14/04/2021 | domtotal.com

MPT resgata 22 trabalhadores no interior de SP em situação análoga à escravidão

Os empregadores serão multados em valores ainda não definidos

Os empregadores serão multados em valores ainda não definidos
Os empregadores serão multados em valores ainda não definidos (Ministério Público do Trabalho/Divulgação)
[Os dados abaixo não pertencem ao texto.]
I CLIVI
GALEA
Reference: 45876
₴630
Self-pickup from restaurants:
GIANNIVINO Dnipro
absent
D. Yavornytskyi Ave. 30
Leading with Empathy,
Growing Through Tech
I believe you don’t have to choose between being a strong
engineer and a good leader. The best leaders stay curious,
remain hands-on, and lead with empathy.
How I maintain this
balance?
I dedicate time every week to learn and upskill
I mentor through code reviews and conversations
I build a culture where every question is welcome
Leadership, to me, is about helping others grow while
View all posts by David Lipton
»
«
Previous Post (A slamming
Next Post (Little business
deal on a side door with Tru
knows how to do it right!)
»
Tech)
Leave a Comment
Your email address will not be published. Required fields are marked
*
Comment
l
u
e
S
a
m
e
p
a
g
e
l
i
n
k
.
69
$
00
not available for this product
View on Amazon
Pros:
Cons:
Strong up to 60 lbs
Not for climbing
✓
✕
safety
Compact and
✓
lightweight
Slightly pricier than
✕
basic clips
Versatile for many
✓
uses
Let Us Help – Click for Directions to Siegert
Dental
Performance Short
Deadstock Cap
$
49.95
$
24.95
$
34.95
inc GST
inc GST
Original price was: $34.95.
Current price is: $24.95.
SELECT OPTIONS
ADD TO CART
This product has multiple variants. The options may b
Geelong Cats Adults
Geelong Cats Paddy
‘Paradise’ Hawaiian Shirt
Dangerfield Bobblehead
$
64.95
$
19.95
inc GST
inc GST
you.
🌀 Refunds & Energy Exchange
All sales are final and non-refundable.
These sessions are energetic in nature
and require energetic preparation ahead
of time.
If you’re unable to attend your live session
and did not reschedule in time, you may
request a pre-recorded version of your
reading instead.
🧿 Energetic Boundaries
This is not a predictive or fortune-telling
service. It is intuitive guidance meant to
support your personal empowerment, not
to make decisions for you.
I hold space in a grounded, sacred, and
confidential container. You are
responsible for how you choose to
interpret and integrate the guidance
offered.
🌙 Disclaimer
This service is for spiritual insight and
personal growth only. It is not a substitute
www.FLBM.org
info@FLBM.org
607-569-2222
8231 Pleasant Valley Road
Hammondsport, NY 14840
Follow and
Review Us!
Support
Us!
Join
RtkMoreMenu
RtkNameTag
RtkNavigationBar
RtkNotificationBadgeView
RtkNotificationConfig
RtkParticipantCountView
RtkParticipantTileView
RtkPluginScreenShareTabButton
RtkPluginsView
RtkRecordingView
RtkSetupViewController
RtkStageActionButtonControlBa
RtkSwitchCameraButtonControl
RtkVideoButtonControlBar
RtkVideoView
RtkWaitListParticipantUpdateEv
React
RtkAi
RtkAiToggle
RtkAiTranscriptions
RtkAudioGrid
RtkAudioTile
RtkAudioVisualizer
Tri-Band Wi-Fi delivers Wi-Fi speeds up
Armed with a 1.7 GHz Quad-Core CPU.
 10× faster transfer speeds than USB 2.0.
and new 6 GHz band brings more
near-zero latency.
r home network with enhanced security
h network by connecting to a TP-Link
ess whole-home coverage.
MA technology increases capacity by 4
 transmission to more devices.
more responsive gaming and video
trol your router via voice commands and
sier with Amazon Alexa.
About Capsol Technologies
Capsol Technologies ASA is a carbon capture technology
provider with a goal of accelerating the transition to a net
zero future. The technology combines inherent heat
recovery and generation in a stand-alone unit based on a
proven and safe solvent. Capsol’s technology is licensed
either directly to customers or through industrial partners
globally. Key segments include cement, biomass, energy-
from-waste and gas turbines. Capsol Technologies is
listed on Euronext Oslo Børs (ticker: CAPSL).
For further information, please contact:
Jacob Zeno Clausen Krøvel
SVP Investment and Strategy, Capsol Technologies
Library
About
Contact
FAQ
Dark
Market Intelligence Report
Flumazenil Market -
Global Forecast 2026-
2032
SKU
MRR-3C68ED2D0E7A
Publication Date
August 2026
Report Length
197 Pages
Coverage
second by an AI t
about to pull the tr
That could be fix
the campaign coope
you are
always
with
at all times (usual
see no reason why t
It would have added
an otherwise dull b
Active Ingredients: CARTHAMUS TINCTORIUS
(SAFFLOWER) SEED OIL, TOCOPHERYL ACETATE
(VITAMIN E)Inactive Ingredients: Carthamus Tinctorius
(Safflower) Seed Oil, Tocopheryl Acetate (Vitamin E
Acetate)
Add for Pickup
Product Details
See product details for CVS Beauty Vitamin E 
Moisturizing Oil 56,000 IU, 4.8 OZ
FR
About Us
Fiscais do Ministério Público do Trabalho (MPT) e do grupo especial de fiscalização móvel do Ministério da Economia resgataram 22 trabalhadores em condições análogas à escravidão, em Ituverava, interior de São Paulo. Os migrantes foram recrutados no estado do Maranhão para trabalhar no plantio de cana-de-açúcar em fazendas da região. A operação, iniciada no último dia 8, com apoio da Polícia Rodoviária Federal, foi encerrada nesta terça-feira (13), quando os trabalhadores receberam as verbas a que tinham direito e embarcaram para casa.

Conforme o MPT, os canavieiros foram trazidos no início de março de forma irregular, em transporte clandestino, e ainda foram vítimas de falsas promessas. O empregador direto era um "gato", como são conhecidos os empreiteiros de mão de obra para o trabalho na cana, e prometeu diária de R$ 120. Os trabalhadores, no entanto, só receberam R$ 70, com o desconto do custo da passagem de ida e até dos colchões dos alojamentos.

Na inspeção da moradia, foram encontradas situações degradantes, com os 22 rurais aglomerados em local sem ventilação, sem cama e armário para todos e com alguns dormindo no chão. O conforto e a higiene da casa, localizada no distrito de São Benedito da Cachoeirinha, eram precários. Foi constatada a falta de equipamentos de proteção individual, de galões de água e de marmita que, conforme a legislação, devem ser fornecidos pelo empregador sem custo para o empregado.

Em audiência com o MPT, os empregadores, que não tiveram os nomes divulgados, se comprometeram a pagar de forma imediata as verbas rescisórias e as indenizações individuais, além de custear o traslado dos migrantes de volta ao Maranhão, incluindo a alimentação. Os empregadores serão multados pelo grupo de trabalho do ministério em valores ainda não definidos. Os autos serão enviados ao Ministério Público Federal para apurar eventual conduta criminosa dos envolvidos - crimes de redução de pessoas a condições análogas às de escravos (artigo 149 do Código Penal) e aliciamento de trabalhadores (artigo 207).